-- start of DATA ENTRIES --

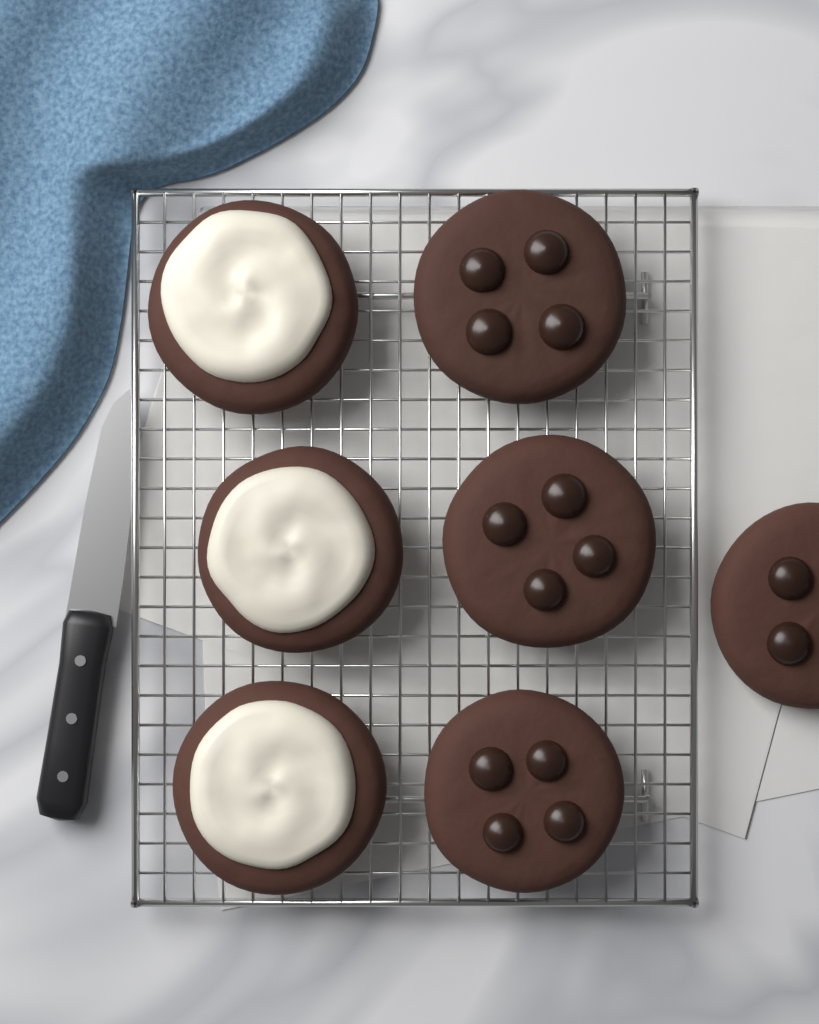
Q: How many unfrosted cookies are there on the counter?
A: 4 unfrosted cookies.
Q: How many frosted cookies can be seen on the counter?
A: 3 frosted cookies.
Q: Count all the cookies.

-- end of DATA ENTRIES --

- [GIVEN TASK]: Render the items above as a Markdown table with two columns, "Row" and "Line": put a row number in the first column and each line of text in the second. Skip blank lines and leave the pictures out.

- [EXERCISE ANSWER]:
| Row | Line |
|---|---|
| 1 | Q: How many unfrosted cookies are there on the counter? |
| 2 | A: 4 unfrosted cookies. |
| 3 | Q: How many frosted cookies can be seen on the counter? |
| 4 | A: 3 frosted cookies. |
| 5 | Q: Count all the cookies. |